Building Event-Driven Automation with Rulebooks

The Multi-System Cascade Failure

It started innocuously: A database backup job ran longer than expected, causing increased I/O wait. This slowed down the API servers. API slowness triggered more retries from the web tier. Web tier overload caused health check failures. Health check failures triggered auto-scaling. Auto-scaling spawned 50 new instances. 50 new instances overwhelmed the database even more.

Total duration: 6 minutes from backup job to complete service outage.

The post-mortem revealed we needed correlation across multiple event sources: monitoring alerts, application logs, cloud events, and database metrics - all evaluated together to prevent cascade failures.

> [Stored items]
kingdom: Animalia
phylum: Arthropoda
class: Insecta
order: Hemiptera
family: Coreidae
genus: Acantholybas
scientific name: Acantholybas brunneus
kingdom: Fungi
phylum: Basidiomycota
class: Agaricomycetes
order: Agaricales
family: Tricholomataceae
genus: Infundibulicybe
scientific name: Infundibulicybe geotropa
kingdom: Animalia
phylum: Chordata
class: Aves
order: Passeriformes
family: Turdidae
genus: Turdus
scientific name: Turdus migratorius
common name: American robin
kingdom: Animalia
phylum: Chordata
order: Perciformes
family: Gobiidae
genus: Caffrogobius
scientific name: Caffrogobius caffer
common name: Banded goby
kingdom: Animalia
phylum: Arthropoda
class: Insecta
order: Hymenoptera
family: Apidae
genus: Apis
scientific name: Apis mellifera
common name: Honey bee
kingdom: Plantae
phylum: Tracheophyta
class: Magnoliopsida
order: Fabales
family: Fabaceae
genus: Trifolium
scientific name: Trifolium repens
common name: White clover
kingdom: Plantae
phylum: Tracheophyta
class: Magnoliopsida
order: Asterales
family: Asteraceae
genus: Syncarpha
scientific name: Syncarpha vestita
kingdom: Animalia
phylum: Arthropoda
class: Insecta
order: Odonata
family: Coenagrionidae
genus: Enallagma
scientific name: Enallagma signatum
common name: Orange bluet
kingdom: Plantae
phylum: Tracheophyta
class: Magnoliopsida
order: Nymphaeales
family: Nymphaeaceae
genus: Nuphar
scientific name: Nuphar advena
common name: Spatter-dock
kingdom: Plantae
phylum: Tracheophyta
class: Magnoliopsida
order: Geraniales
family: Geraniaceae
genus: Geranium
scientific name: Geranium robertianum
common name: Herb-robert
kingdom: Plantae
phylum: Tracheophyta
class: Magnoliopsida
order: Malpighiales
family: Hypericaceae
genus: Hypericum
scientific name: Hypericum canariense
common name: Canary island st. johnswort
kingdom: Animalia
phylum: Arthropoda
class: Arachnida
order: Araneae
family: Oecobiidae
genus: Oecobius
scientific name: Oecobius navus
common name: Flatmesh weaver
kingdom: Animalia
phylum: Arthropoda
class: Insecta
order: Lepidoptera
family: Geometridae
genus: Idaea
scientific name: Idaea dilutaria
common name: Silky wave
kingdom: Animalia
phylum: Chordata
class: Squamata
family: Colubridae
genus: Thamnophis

> [The exercise] According to the cascade failure account, how long did it take to go from the backup job to a complete service outage?

> [Exercise answer] Six minutes.